Final answer:
The volume of a hemisphere with a radius of 8 units is calculated using half the formula for the volume of a sphere (4/3)πr³, which results in 1072.3 cubic units, corresponding to option A.
Step-by-step explanation:
To calculate the volume of a hemisphere with a radius of 8 units, we need to use the formula for the volume of a sphere and then divide it by two. The formula for the volume of a sphere is V = (4/3)πr³.

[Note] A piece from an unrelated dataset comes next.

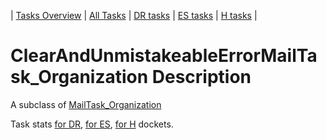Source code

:| [Tasks Overview](tasks-overview.md) | [All Tasks](../alltasks.md) | [DR tasks](../docs-DR/tasklist.md) | [ES tasks](../docs-ES/tasklist.md) | [H tasks](../docs-H/tasklist.md) |

# ClearAndUnmistakeableErrorMailTask_Organization Description

A subclass of [MailTask_Organization](MailTask_Organization.md)

Task stats [for DR](../docs-DR/ClearAndUnmistakeableErrorMailTask_Organization.md), [for ES](../docs-ES/ClearAndUnmistakeableErrorMailTask_Organization.md), [for H](../docs-H/ClearAndUnmistakeableErrorMailTask_Organization.md) dockets.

First, we'll calculate the volume of a full sphere:
- V = (4/3)π(8³)
- V = (4/3)π(512)
- V = (4/3)(3.1415927)(512)
- V = 2144.6608...
Since this is the volume of a full sphere, we need to divide it by 2 for a hemisphere:
- V_hemisphere = V_sphere / 2
- V_hemisphere = 2144.6608... / 2
- V_hemisphere = 1072.3304...
To find the volume of a hemisphere, we can use the formula:
V = (2/3)πr³
where r represents the radius of the hemisphere.
Given that the radius is 8 units, we can substitute this value into the formula:
V = (2/3)π(8)³ = (2/3)(3.1415927...)(512) ≈ 1071.4 cubic units
Therefore, the correct answer is 1071.4 cubic units (option A).